_Material for the task_
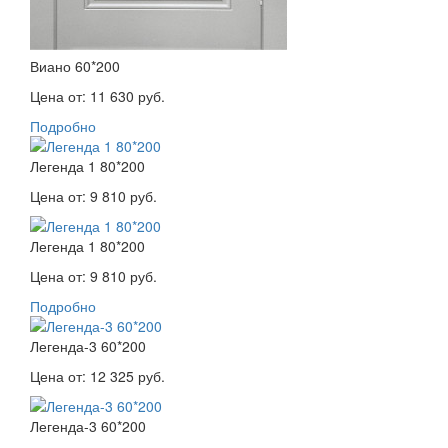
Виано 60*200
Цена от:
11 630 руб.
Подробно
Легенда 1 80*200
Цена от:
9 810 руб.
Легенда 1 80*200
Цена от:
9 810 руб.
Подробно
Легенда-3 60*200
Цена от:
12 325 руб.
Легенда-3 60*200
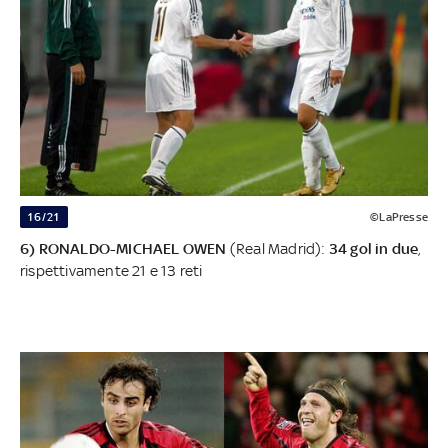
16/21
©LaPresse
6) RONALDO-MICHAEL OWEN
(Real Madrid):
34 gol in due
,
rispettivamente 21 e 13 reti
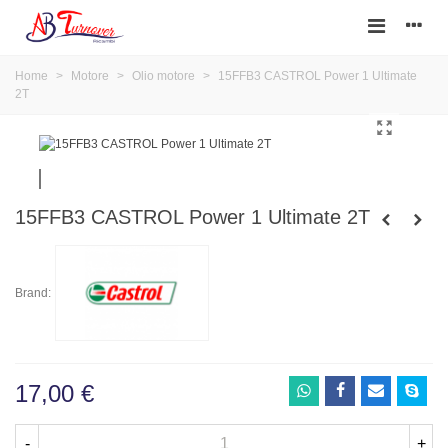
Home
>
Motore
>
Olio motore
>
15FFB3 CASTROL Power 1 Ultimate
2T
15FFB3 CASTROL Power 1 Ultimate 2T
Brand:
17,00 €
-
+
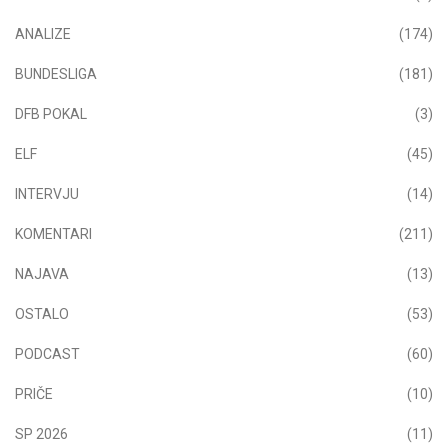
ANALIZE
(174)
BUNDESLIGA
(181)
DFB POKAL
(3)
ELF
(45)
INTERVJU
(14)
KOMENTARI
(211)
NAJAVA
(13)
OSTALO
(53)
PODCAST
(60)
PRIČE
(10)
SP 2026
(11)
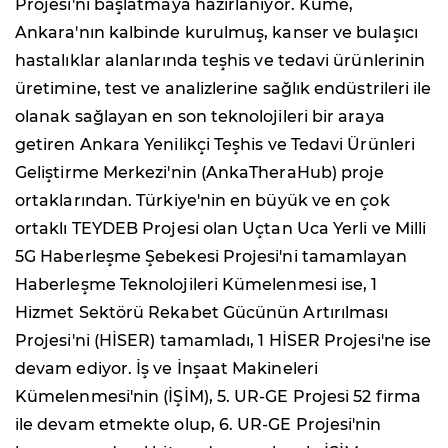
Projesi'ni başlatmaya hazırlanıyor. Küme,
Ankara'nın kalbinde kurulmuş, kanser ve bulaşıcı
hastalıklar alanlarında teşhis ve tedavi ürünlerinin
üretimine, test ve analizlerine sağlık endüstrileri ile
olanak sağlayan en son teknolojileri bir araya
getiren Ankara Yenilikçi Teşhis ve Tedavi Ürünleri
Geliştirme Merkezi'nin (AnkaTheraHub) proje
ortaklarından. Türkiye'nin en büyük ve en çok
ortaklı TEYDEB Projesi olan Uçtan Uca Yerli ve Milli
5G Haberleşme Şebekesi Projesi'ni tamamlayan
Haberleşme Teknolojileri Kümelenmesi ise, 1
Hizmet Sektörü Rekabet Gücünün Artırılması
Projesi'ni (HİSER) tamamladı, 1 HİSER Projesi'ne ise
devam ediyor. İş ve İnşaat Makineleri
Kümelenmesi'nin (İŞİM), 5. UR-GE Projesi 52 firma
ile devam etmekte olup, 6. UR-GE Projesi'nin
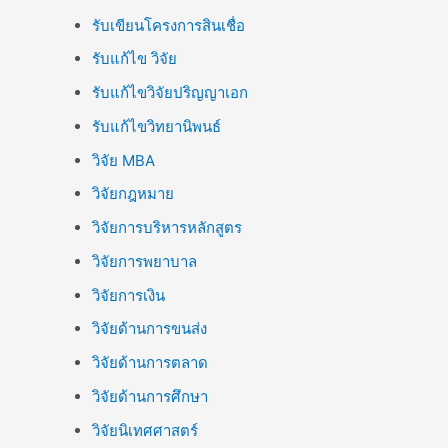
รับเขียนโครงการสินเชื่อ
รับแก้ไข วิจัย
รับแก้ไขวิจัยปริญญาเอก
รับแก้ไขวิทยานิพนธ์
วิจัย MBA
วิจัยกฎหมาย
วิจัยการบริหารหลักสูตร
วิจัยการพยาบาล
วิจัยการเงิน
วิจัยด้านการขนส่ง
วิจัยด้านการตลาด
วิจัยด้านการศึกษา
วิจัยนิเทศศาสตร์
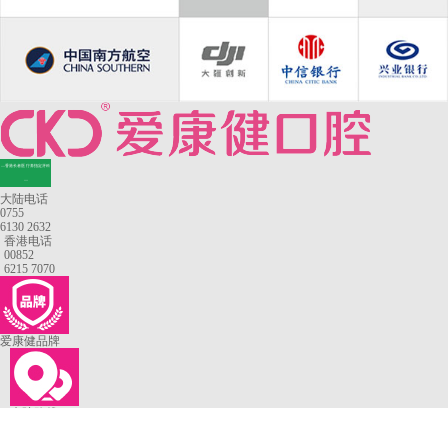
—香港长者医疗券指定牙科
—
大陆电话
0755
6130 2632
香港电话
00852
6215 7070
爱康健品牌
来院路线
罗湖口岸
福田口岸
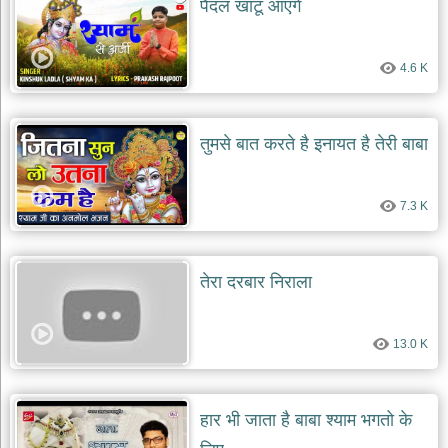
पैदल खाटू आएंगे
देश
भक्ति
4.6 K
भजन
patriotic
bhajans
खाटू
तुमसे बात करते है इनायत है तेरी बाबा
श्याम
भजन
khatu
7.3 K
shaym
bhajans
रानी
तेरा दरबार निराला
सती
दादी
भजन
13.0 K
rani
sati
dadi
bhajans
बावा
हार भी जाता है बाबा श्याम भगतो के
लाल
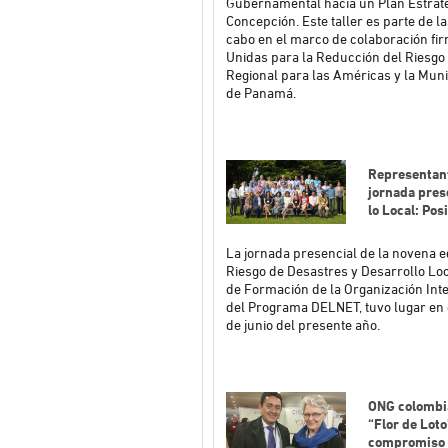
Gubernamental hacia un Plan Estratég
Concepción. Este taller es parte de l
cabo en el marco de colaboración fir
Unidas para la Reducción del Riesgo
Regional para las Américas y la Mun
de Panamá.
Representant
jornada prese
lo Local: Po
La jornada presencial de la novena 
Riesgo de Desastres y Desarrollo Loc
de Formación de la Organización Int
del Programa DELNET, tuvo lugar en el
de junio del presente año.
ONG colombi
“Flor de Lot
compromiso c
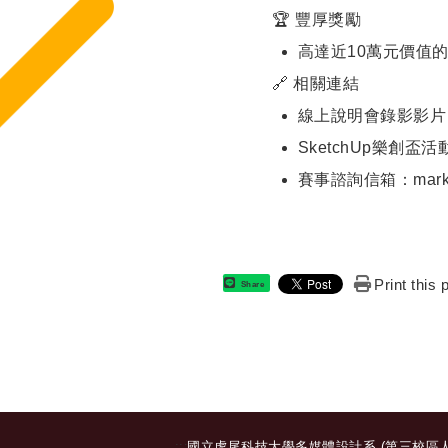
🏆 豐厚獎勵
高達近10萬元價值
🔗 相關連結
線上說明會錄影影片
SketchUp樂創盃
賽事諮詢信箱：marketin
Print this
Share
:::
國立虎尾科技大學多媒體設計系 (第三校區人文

_What you should do_
Please reproduce the text of the entries above with "руб." swapped for "рублей" wherever it occurs, changing nothing else and leaving the pictures out.

_Output below_
Виано 60*200
Цена от:
11 630 рублей
Подробно
Легенда 1 80*200
Цена от:
9 810 рублей
Легенда 1 80*200
Цена от:
9 810 рублей
Подробно
Легенда-3 60*200
Цена от:
12 325 рублей
Легенда-3 60*200
16/21
©LaPresse
6) RONALDO-MICHAEL OWEN
(Real Madrid):
34 gol in due
,
rispettivamente 21 e 13 reti
Home
>
Motore
>
Olio motore
>
15FFB3 CASTROL Power 1 Ultimate
2T
15FFB3 CASTROL Power 1 Ultimate 2T
Brand:
17,00 €
-
+
ANALIZE
(174)
BUNDESLIGA
(181)
DFB POKAL
(3)
ELF
(45)
INTERVJU
(14)
KOMENTARI
(211)
NAJAVA
(13)
OSTALO
(53)
PODCAST
(60)
PRIČE
(10)
SP 2026
(11)
Projesi'ni başlatmaya hazırlanıyor. Küme,
Ankara'nın kalbinde kurulmuş, kanser ve bulaşıcı
hastalıklar alanlarında teşhis ve tedavi ürünlerinin
üretimine, test ve analizlerine sağlık endüstrileri ile
olanak sağlayan en son teknolojileri bir araya
getiren Ankara Yenilikçi Teşhis ve Tedavi Ürünleri
Geliştirme Merkezi'nin (AnkaTheraHub) proje
ortaklarından. Türkiye'nin en büyük ve en çok
ortaklı TEYDEB Projesi olan Uçtan Uca Yerli ve Milli
5G Haberleşme Şebekesi Projesi'ni tamamlayan
Haberleşme Teknolojileri Kümelenmesi ise, 1
Hizmet Sektörü Rekabet Gücünün Artırılması
Projesi'ni (HİSER) tamamladı, 1 HİSER Projesi'ne ise
devam ediyor. İş ve İnşaat Makineleri
Kümelenmesi'nin (İŞİM), 5. UR-GE Projesi 52 firma
ile devam etmekte olup, 6. UR-GE Projesi'nin
รับเขียนโครงการสินเชื่อ
รับแก้ไข วิจัย
รับแก้ไขวิจัยปริญญาเอก
รับแก้ไขวิทยานิพนธ์
วิจัย MBA
วิจัยกฎหมาย
วิจัยการบริหารหลักสูตร
วิจัยการพยาบาล
วิจัยการเงิน
วิจัยด้านการขนส่ง
วิจัยด้านการตลาด
วิจัยด้านการศึกษา
วิจัยนิเทศศาสตร์
—香港长者医疗券指定牙科
—
大陆电话
0755
6130 2632
香港电话
00852
6215 7070
爱康健品牌
来院路线
罗湖口岸
福田口岸
पैदल खाटू आएंगे
देश
भक्ति
4.6 K
भजन
patriotic
bhajans
खाटू
तुमसे बात करते है इनायत है तेरी बाबा
श्याम
भजन
khatu
7.3 K
shaym
bhajans
रानी
तेरा दरबार निराला
सती
दादी
भजन
13.0 K
rani
sati
dadi
bhajans
बावा
हार भी जाता है बाबा श्याम भगतो के
लाल
Gubernamental hacia un Plan Estratég
Concepción. Este taller es parte de l
cabo en el marco de colaboración fir
Unidas para la Reducción del Riesgo
Regional para las Américas y la Mun
de Panamá.
Representant
jornada prese
lo Local: Po
La jornada presencial de la novena 
Riesgo de Desastres y Desarrollo Loc
de Formación de la Organización Int
del Programa DELNET, tuvo lugar en el
de junio del presente año.
ONG colombi
“Flor de Lot
compromiso c
🏆 豐厚獎勵
高達近10萬元價值
🔗 相關連結
線上說明會錄影影片
SketchUp樂創盃
賽事諮詢信箱：marketin
Print this
Share
:::
國立虎尾科技大學多媒體設計系 (第三校區人文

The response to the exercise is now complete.